Unplanned power interruption (morning of 3/7)

Most things recovered in a few hours, a few VMs took several hours to recover
Casualties: NIC on one OpenShift worker (few days to replace), a few VM disk images were corrupted (one needs to be rebuilt, another copied from RHEV again since it was recently migrated the old image was still present)

OpenShift: more than half migrations from RHEV complete, close to supporting containers (ready for testing very soon)
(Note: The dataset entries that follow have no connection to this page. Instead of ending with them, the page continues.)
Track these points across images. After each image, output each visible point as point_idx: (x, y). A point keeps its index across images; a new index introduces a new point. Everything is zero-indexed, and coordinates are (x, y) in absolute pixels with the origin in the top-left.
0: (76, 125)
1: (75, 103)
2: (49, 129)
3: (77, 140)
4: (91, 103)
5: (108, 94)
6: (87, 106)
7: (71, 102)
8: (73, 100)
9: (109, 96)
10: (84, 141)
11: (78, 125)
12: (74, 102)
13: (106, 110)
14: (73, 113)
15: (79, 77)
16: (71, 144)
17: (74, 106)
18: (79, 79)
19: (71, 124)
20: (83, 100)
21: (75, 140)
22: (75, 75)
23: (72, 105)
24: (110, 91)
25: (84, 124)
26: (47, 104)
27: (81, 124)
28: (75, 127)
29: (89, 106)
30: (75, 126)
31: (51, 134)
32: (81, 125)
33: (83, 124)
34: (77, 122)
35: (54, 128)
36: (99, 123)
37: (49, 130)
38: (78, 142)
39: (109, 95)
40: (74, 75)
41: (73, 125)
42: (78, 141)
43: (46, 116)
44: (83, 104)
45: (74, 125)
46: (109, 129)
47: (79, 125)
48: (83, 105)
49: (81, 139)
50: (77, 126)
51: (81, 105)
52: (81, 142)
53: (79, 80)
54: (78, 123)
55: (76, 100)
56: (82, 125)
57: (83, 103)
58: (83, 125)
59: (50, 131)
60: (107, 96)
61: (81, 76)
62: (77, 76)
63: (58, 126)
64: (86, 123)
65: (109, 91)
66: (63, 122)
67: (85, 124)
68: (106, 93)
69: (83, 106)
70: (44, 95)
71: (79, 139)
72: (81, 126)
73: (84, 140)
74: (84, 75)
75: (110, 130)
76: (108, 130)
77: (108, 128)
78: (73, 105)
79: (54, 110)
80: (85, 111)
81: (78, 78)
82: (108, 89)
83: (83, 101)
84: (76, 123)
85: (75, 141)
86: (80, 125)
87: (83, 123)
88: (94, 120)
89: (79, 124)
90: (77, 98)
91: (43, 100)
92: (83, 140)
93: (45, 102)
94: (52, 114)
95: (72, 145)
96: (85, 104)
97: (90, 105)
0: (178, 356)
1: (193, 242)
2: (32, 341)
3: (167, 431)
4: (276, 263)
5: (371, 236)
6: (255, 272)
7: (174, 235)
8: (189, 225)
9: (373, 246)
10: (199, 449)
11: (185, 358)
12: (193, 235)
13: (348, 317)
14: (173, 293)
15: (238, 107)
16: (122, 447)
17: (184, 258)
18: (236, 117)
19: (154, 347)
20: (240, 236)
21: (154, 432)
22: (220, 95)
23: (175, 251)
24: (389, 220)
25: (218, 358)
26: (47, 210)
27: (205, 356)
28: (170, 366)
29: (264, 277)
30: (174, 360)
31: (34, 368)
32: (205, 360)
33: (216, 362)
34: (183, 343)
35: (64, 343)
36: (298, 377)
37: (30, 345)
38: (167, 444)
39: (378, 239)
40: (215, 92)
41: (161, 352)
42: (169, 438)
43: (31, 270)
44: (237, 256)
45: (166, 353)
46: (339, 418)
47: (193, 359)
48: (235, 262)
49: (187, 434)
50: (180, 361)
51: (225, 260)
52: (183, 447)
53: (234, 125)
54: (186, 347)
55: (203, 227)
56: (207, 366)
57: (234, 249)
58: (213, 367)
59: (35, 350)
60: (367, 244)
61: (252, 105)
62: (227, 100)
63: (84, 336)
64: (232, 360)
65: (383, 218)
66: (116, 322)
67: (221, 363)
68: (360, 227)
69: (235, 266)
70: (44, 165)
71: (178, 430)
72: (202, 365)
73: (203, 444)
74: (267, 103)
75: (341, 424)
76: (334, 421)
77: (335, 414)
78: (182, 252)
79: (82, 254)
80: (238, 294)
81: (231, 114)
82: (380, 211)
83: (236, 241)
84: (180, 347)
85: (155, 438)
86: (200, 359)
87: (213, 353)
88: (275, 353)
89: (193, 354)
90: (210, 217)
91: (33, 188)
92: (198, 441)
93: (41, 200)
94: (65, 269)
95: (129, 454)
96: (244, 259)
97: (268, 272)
WBS 2.3.1.3 Tier-1 Compute - Tom

BNL_ARM - it was not getting new jobs due to missing SW tags in CRIC. Solved.
Unplanned power outage on friday 7 Mar.

This lead to a large number of job failures as workers lost power
HTCondor recovery by ~15:45 (eastern time)
Job ramp up was gradual, but successful
Some worker nodes came up in a bad state and were rebuilt. Full capacity restored

There was an effort to recover additional previously downed worker nodes, capacity is slightly higher post- power outage as a result of This effort (34.2k core -> 35.4k core)
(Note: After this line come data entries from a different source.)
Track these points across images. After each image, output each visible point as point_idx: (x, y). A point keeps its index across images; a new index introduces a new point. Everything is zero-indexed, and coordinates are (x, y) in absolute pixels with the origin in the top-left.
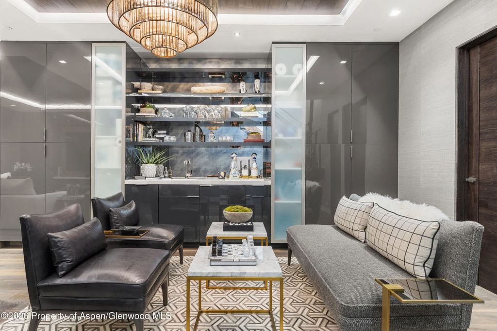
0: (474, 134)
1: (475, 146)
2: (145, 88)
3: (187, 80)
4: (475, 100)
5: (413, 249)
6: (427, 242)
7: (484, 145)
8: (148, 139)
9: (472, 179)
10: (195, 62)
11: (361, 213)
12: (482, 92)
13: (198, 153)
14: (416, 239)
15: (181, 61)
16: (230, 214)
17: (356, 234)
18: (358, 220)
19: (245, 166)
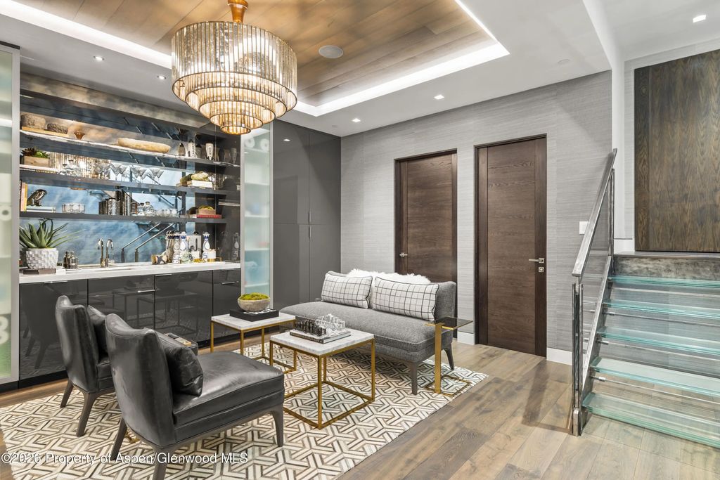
0: (404, 223)
1: (404, 231)
2: (33, 125)
3: (103, 123)
4: (404, 199)
5: (426, 303)
6: (433, 297)
7: (411, 231)
8: (35, 207)
9: (403, 255)
10: (117, 100)
11: (362, 287)
12: (409, 195)
13: (123, 230)
14: (427, 296)
15: (94, 94)
16: (254, 303)
17: (360, 303)
18: (361, 292)
19: (192, 247)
WBS 2.3.1.4 Tier-1 Storage - Carlos

Power glitch outage on 03/07/25.

The ATLAS production storage service was degraded
The Chimera server was down for 7 minutes but restarted without any issues or corruption.
Other dCache core services failed over to redundant components.
A mix of pool hosts restarted automatically, while a few others required manual hardware intervention. No data loss was observed.
A subset of doors were also affected and recovered without issue
The impact was limited to some READ operations and READ/WRITE transfers that were in progress during the power glitch.
The system was fully functional by 11 AM (EST).
Test/Integration instance affected due to the OpenShift issue

Work on DMZ Pools: The underlying filesystem block size of DMZ pools has been aligned with the NVMe-based block size, resulting in an improvement in READ IOPS.

WBS 2.3.1.4 Tier-1 Operations & Monitoring - Ivan

All operations’ related news were already reported above.